Medicare reimbursement rates for home health agency (HHA) 60-day episodes will decrease by 3.3% in 2012, according to prospective payment system rates proposed by the Centers for Medicare and Medicaid Services (CMS).
The proposed rule, "Home Health Prospective Payment System Rate Update for Calendar Year 2012," appeared in the Federal Register on July 12.
Status Coding Inaccuracies
The proposed rates include an increase tied to inflation; this increase, however, has been negated by CMS's determination of widespread inaccurate patient health status coding by HHAs from 2000 to 2008 that may result in $950 million in 2012 payment deductions and more reductions in the future. For example, CMS determined that HHAs coded many patients without preceding inpatient stays as needing the same level of services as patients recently discharged from acute care or rehabilitation facilities. The net proposed reduction in HHA payments, after inflation adjustments, is 3.3% for 2012.
Under the prospective payment system (PPS), reimbursement for occupational therapy, physical therapy, and speech-language treatment is made in tiered levels of therapy visits in each 60-day episode. Episodic payments vary based on episode number (first, second, or third) and clinical and functional severity (high, medium, or low).
CMS proposes a payment reduction for high-therapy episodes (i.e., more than 20 therapy visits in 60 days) because payments have consistently surpassed costs by higher margins than those for low-visit episodes. Conversely, episodes that comprise only three to five therapy visits have been underpaid and will be adjusted. The CMS proposal redistributes payments from high-therapy episodes to low-therapy episodes.
Confusion over changes in the 2011 regulations regarding scheduled reassessments—including when they are to be performed and by whom, especially when a patient is receiving more than one type of therapy—should be resolved with the proposed 2012 regulation (see The ASHA Leader, Nov. 3, 2010). The proposed regulation more clearly identifies that "Where more than one discipline of therapy is being provided, the qualified therapist from each discipline must provide the therapy service and functionally reassess the patient [in accordance with regulations] during the visit which would occur close to but not later than the 19th visit per the plan of care." The reassessment must occur during a regularly scheduled visit and must also meet the CMS rule that patients be reassessed at a minimum of every 30 days. After each discipline's reassessment is conducted, a new 30-day reassessment window begins.

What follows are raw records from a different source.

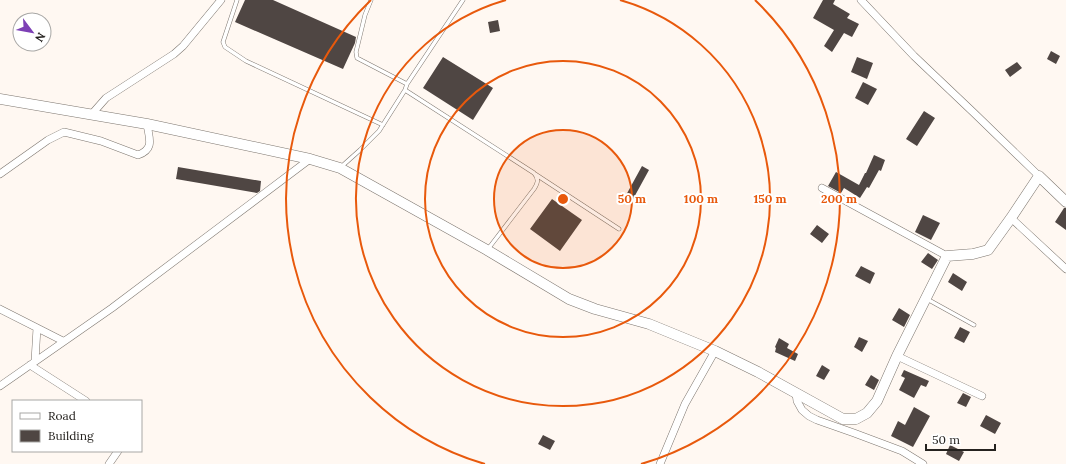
<svg xmlns="http://www.w3.org/2000/svg" width="1066" height="464" viewBox="0 0 1066 464" font-family="Lora,serif">
	<style>
		.building { fill: #4f4643 }
		.lines { fill: none; stroke-linecap: round; stroke-linejoin: round }
		.lane-casing { stroke: #7d766f; stroke-width: 4.5 }
		.street-casing { stroke: #7d766f; stroke-width: 8 }
		.secondary-casing { stroke: #7d766f; stroke-width: 11 }
		.lane { stroke: #fff; stroke-width: 3.5 }
		.street { stroke: #fff; stroke-width: 7 }
		.secondary { stroke: #fff; stroke-width: 10 }
		.ring { fill: none; stroke: #e8590c; stroke-width: 2 }
		.centre { fill: #e8590c; stroke: #fff; stroke-width: 2 }
		.ring-label { font-size: 12px; text-anchor: middle; font-weight: bold; fill: #e8590c; stroke: #fff; stroke-width: 4; stroke-linejoin: round; paint-order: stroke }
	</style>
	<rect width="100%" height="100%" fill="#fff8f2"/>
	<path class="building" d="M245 0H273L356 37 355 43 343 69 235 22Z
		M823 0H835L833 4 850 14 847 18 859 24 852 37 844 33 832 52 824 46 834 30 813 18Z
		M498 20 500 31 490 33 488 22Z
		M1051 51 1060 56 1056 64 1047 59Z
		M443 57 493 88 473 120 423 88Z
		M857 57 873 63 867 79 851 72Z
		M1017 62 1022 68 1010 77 1005 70Z
		M863 82 877 89 868 105 855 98Z
		M924 111 935 118 917 146 906 139Z
		M874 155 885 160 881 171 879 170 869 188 867 187 860 198 844 188 841 193 828 186 836 172 859 185 865 173H866Z
		M642 166 649 170 632 201 625 197Z
		M178 167 261 181 260 191 257 193 176 179Z
		M552 199 582 220 560 251 530 229Z
		M1064 208H1066V230L1055 222Z
		M923 215 940 223 931 240 915 232Z
		M817 225 829 234 822 243 810 234Z
		M928 253 938 260 932 269 921 262Z
		M861 266 875 273 870 284 855 276Z
		M953 273 967 282 962 291 948 282Z
		M899 308 910 315 904 327 892 320Z
		M960 327 970 332 964 343 954 338Z
		M859 337 868 341 862 352 854 347Z
		M779 338 789 344 787 348 798 354 795 361 775 352 776 348 775 347Z
		M822 365 830 370 824 380 816 376Z
		M904 370 929 381 926 387 921 385 914 398 899 390 905 378 901 376Z
		M871 375 879 380 874 390 865 385Z
		M963 393 971 397 966 407 957 403Z
		M914 407 930 416 913 447 891 436 898 421 905 425Z
		M986 415 1001 423 995 434 980 426Z
		M543 435 555 441 550 450 538 444Z
		M950 445 964 452 959 461 946 454Z"/>
	<g class="lines">
		<g class="lane-casing">
			<path id="lane" d="M237 0 223 42 225 47 246 61 383 125
				M371 0 365 15 356 52 357 58 407 84
				M463 0 407 84 405 90 534 173C539 179 538 183 534 189L488 249
				M341 167 360 150 379 131 405 90
				M535 174 619 229
				M927 299 974 325"/>
		</g>
		<g class="street-casing">
			<path id="street" d="M861 0 914 56 974 113 1039 176
				M91 115 106 98 174 54 183 46 221 0
				M0 174 48 140 64 132 101 141 138 155C155 149 149 138 147 124
				M822 188 947 256
				M1011 218 1066 269
				M0 309 63 341
				M897 356 982 396
				M35 361 37 328
				M30 365 86 401
				M0 386 112 308 310 159
				M796 393 797 401 802 410 809 416 817 420 854 433 902 451 923 464
				M109 464 118 451
				M660 464 685 404 715 351"/>
		</g>
		<g class="secondary-casing">
			<path id="secondary" d="M0 99 147 124 310 159 340 168 487 250 569 299 595 309 649 324 715 351 758 372 843 419H856L867 413 877 401 897 356 947 256 973 254 988 250 1011 218 1039 176 1066 202"/>
		</g>
		<use href="#lane" class="lane"/>
		<use href="#street" class="street"/>
		<use href="#secondary" class="secondary"/>
	</g>
	<circle cx="563" cy="199" r="69" fill="#e8590c" fill-opacity=".12"/>
	<g class="ring">
		<circle cx="563" cy="199" r="69"/>
		<circle cx="563" cy="199" r="138"/>
		<path d="M620 0A207 207 0 1 1 506 0"/>
		<path d="M485 464A276 276 0 0 1 371 0M755 0A276 276 0 0 1 641 464"/>
	</g>
	<circle cx="563" cy="199" r="6" class="centre"/>
	<g class="ring-label">
		<text x="632" y="203">50 m</text>
		<text x="701" y="203">100 m</text>
		<text x="770" y="203">150 m</text>
		<text x="839" y="203">200 m</text>
	</g>
	<rect x="12" y="400" width="130" height="52" fill="#ffffff" stroke="#a8a7a5"/>
	<rect x="20" y="413" width="20" height="6" fill="#ffffff" stroke="#a8a7a5"/>
	<text x="48" y="420" font-size="12" fill="#25221f">Road</text>
	<rect x="20" y="430" width="20" height="12" fill="#4f4643" stroke="#a8a7a5"/>
	<text x="48" y="440" font-size="12" fill="#25221f">Building</text>
	<g transform="translate(32 32) rotate(122)"><circle r="19" fill="#ffffff" stroke="#a8a7a5"/>
	<path d="M0-3L7 15L0 10L-7 15Z" fill="#7d40b5"/>
	<text y="-6" font-size="11" font-weight="bold" text-anchor="middle" fill="#25221f">N</text>
	</g>
	<path d="M926 444v6h69v-6" fill="none" stroke="#25221f" stroke-width="2"/>
	<text x="932" y="444" font-size="12" fill="#25221f" stroke="#ffffff" stroke-width="3" paint-order="stroke">50 m</text>
</svg>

The reference to the "plan of care" refers to the overall HHA plan of care approved by a physician. As described in regulations, the patient's function must be periodically reassessed by a qualified therapist, of the corresponding discipline for the type of therapy being provided, using a method that would include "objective measurement."
If a home health episode includes fewer than five home health visits, the PPS payment is replaced by a fixed payment per visit. The proposed 2012 per-visit rates are $134.25 for speech-language pathology, $123.50 for physical therapy, and $124.40 for occupational therapy (geographically adjusted). These figures represent a 1.5% increase for each discipline.
The 2012 proposal also includes a revision to the 2011 requirement that a physician meet face-to-face with the patient prior to HHA admission. HHAs strongly protested this requirement; the proposal allows a physician who treated the patient in an acute or post-acute setting to inform the HHA's certifying physician of the patient's qualifying conditions.